Created by Leslie Marshall.
African American History:
Analyzing Point of View of Slave Trade
- Students use materials drawn from the diversity of human experience to analyze and interpret significant events, patterns and themes in the history of Ohio, the United States and the world.
- Explain causes of the Civil War with emphasis on Slavery;
- Social Studies Skills and Methods: differentiate between primary and secondary sources.
Primary Sources used:
Africans on A Slave Ship Engraving from OHS, Image Number: TAH0863
Slave Ship Brooks Engraving from Thomas Clarkson (1808) The History of the Rise, Progress & Accomplishment of the Abolition of the African slave-trade by the British Parliament. OHS Archives/Library. Collection Number: V 326.1 C 561 h 1808 v. 2; Image Number: TAH0855.
Summary of lesson:
This lesson will provide students with two prints to analyze for similarities and differences, as well as to get them thinking about the point of view that each picture might be from and how they can tell.

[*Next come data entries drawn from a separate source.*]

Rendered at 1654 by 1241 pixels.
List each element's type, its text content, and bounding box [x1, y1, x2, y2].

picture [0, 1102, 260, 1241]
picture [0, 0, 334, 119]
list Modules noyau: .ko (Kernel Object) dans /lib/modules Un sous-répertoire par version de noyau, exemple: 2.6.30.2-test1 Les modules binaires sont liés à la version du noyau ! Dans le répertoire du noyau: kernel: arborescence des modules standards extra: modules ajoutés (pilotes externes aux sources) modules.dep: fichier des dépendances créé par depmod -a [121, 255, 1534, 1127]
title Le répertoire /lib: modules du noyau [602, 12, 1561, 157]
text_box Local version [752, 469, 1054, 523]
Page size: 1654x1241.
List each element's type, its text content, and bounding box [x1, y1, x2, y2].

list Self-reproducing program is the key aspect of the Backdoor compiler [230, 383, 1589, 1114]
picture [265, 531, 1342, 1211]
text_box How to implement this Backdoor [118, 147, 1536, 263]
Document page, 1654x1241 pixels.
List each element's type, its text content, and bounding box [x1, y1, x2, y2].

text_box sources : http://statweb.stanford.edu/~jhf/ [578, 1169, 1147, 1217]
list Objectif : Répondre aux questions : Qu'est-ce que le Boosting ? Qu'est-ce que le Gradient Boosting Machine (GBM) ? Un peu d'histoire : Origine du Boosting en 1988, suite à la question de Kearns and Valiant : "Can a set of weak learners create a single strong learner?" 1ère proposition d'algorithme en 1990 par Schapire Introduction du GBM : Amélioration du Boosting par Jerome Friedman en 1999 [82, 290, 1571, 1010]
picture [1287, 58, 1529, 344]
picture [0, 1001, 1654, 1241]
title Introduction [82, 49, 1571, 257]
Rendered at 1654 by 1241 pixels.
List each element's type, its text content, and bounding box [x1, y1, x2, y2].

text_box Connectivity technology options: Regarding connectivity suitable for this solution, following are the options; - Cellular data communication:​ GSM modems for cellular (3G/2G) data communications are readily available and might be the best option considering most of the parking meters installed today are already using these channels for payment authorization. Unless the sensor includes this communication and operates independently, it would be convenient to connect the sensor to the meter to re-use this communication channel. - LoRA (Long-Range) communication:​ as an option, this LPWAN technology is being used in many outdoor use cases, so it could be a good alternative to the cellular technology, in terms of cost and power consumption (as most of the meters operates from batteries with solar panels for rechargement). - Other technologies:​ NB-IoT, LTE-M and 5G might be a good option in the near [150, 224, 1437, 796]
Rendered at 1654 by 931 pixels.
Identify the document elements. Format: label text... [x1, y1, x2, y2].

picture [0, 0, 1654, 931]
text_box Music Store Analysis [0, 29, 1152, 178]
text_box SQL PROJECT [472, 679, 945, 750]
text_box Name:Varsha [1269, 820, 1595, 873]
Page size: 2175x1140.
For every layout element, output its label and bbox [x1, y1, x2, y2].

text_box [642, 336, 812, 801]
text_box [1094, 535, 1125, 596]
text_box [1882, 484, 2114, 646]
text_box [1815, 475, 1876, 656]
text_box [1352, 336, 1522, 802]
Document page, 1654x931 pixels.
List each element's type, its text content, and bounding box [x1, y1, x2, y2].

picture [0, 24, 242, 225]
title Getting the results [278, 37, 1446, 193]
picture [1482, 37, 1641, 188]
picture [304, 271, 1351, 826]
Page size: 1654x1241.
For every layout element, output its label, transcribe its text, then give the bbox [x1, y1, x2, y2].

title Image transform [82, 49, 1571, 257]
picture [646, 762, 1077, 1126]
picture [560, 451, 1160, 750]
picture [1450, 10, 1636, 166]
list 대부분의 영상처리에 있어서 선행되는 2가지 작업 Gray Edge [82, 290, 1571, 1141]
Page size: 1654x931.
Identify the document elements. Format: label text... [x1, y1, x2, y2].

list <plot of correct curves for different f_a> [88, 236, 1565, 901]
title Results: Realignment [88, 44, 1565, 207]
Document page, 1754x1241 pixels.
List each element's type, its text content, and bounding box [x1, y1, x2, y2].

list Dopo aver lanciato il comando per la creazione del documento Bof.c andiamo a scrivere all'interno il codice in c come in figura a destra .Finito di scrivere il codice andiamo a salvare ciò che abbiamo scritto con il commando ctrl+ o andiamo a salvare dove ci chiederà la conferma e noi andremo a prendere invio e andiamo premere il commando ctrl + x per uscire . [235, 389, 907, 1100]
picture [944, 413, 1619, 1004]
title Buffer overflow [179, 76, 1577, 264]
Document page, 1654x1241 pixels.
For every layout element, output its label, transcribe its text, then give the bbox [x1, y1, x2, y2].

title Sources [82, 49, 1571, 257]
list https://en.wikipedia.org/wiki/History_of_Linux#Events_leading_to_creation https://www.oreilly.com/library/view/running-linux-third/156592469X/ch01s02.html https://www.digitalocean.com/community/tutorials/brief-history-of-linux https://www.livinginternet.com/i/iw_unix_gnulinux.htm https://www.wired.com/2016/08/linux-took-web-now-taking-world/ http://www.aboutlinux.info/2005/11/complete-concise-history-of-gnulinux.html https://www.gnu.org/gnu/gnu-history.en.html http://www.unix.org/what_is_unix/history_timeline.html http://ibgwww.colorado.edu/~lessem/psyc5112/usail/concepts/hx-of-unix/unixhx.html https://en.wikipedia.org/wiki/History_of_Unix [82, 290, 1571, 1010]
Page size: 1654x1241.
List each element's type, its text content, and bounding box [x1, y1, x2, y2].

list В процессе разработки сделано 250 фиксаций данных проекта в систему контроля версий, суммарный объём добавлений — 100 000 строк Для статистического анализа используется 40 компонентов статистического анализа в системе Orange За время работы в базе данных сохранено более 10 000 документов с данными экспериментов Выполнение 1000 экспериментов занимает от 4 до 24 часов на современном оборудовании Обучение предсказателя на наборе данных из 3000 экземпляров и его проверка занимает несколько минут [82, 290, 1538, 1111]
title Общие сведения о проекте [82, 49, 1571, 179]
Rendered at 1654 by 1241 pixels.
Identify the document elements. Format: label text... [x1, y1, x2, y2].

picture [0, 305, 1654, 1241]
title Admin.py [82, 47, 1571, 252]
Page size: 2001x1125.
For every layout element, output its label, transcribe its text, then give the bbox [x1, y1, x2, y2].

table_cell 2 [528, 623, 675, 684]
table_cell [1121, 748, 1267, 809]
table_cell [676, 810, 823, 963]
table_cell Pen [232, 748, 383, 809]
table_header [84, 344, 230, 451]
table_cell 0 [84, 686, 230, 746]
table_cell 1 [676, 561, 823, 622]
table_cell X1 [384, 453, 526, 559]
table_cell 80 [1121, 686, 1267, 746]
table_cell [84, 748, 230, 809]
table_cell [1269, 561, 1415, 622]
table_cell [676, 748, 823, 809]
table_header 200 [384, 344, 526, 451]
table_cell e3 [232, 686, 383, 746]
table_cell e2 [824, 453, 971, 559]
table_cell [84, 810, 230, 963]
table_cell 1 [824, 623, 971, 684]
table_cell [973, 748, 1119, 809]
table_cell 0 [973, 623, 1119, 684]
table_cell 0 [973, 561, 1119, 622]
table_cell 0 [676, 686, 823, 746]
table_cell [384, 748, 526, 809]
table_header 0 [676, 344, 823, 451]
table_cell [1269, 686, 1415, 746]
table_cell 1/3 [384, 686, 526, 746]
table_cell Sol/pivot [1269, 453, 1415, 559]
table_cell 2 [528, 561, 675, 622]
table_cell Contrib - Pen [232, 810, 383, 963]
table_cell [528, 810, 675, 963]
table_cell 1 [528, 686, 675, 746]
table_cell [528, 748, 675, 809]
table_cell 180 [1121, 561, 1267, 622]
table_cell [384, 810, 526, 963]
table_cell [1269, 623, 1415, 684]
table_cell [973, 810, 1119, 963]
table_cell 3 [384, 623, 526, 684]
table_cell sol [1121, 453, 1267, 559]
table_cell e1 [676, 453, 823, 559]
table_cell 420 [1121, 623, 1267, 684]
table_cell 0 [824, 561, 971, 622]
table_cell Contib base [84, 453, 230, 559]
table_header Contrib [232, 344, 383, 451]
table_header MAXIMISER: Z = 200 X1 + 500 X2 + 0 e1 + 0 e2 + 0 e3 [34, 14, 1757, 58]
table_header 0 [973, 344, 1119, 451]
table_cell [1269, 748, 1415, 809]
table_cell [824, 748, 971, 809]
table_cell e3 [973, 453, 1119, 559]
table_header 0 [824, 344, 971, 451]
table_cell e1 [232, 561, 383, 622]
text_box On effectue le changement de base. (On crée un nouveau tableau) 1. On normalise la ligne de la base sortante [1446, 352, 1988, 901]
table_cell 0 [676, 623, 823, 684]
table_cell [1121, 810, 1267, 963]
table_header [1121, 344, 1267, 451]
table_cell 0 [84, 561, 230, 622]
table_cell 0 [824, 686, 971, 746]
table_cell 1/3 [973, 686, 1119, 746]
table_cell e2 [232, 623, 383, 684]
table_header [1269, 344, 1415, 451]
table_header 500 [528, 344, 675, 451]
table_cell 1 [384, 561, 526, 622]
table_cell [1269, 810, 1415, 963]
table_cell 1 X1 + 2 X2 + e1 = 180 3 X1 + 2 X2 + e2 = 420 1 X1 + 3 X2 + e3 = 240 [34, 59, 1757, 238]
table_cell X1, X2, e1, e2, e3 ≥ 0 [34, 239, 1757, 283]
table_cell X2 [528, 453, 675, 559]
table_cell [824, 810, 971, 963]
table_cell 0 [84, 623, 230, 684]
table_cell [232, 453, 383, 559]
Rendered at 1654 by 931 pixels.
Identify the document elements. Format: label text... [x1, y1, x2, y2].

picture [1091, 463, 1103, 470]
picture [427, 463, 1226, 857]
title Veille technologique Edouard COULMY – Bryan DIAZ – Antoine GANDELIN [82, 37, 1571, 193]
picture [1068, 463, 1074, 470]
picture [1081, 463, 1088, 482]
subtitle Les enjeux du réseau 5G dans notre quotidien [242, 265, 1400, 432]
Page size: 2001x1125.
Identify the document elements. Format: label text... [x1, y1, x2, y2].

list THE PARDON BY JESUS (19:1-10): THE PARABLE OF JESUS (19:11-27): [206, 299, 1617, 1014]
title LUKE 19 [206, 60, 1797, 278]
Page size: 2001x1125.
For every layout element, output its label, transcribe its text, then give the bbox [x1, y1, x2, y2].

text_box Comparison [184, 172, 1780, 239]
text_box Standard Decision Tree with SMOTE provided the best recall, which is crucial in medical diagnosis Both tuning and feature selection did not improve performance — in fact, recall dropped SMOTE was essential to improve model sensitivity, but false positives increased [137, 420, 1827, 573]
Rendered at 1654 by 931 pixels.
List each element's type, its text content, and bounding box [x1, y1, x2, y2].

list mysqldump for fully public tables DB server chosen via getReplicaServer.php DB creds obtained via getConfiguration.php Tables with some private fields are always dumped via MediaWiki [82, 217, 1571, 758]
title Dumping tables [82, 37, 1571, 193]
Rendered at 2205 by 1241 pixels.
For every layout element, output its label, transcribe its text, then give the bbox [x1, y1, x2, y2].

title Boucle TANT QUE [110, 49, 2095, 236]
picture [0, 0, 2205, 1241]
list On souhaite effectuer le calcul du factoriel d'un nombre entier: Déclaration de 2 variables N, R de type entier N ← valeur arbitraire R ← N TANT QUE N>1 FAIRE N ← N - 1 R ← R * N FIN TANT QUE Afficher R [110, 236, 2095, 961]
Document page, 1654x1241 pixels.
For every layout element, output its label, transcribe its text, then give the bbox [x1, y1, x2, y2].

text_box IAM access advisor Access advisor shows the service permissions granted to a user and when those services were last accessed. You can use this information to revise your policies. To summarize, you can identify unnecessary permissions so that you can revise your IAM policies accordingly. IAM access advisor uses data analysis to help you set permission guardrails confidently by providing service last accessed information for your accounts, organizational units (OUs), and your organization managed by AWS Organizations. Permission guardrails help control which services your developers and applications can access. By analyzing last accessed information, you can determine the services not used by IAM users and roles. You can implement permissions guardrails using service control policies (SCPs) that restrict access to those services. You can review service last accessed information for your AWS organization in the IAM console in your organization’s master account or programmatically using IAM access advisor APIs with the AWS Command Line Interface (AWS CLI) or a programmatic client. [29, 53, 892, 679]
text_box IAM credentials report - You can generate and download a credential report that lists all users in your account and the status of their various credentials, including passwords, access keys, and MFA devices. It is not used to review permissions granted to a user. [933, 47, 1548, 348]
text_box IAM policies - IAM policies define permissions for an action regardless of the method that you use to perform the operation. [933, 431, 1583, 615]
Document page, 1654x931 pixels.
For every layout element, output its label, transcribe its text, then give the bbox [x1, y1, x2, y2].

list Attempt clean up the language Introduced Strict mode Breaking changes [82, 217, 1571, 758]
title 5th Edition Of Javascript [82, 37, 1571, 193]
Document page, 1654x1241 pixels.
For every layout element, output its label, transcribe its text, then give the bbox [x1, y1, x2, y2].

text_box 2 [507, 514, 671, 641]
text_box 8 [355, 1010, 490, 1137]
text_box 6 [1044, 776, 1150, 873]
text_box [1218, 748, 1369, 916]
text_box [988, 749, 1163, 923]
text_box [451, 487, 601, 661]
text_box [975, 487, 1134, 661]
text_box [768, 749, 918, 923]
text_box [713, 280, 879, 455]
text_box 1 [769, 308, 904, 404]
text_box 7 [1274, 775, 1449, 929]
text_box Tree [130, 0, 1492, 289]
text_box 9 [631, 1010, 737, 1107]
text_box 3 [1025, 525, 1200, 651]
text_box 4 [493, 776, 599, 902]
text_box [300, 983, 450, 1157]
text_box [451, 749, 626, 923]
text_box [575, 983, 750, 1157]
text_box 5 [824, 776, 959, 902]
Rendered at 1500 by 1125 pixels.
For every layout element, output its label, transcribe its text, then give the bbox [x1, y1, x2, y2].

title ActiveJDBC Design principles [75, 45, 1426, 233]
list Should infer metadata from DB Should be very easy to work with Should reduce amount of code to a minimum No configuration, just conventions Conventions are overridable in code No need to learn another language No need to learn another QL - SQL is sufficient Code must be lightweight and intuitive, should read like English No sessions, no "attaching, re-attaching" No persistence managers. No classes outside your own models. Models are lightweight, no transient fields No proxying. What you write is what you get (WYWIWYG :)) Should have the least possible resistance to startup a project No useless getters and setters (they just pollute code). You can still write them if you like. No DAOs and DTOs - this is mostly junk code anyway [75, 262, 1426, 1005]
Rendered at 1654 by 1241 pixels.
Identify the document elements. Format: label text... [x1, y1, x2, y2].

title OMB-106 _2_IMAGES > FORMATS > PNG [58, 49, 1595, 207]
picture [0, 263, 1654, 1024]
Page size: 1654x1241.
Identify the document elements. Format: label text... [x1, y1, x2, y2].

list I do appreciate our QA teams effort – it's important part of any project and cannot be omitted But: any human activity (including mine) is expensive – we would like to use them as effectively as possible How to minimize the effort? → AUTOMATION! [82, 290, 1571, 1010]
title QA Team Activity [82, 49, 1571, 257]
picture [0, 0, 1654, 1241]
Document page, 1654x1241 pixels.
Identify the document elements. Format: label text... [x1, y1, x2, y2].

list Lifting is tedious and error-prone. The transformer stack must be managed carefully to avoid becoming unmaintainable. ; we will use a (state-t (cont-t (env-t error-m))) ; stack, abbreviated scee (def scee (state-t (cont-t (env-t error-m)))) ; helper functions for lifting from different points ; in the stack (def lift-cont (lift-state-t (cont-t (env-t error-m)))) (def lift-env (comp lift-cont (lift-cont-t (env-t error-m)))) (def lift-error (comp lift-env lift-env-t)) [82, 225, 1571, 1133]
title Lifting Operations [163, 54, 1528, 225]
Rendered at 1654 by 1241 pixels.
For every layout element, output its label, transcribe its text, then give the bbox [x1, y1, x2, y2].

Instructional steps to implement the lesson:
a. List objective and the question of the day on the projector: Question of the Day: If you were a slave trader, how would you “sell” your “product” to someone who hadn’t bought a slave before?
b. Pass out two image analysis worksheets per student. Pair students up based on ability – high to medium and medium to low. Distribute one copy of “Slave Ship Brooks” print to the high/medium pairs; Pass out “Africans on A Slave Ship” to medium/low pairs.
c. Ask students to work together on one print at a time – using the image analysis worksheet to really look closely at the prints. Students should use white paper to make the “quadrant” to look at each section of prints.
d. When students finish analyzing and filling out both worksheets, place each print (one at a time) under document reader and walk class through discussion. Students should be able to point out people, objects of importance, activities, as well as make comparisons and contrasts between the two photos each pair had.
e. Using the spiral questions, we should be able to have a good foundation of differences and similarities that are shown in each picture. (boats, people – major characters, minor characters, background, body positions, clothing, etc.)
f. Students will then answer the Spiral Questions about their picture.
Students should realize how awful the conditions were for slaves who had to travel in boats. They should be able to see slaves as “people” like themselves – who shouldn’t have been treated the way they were. They should be able to see how engravings like this would influence certain groups of people.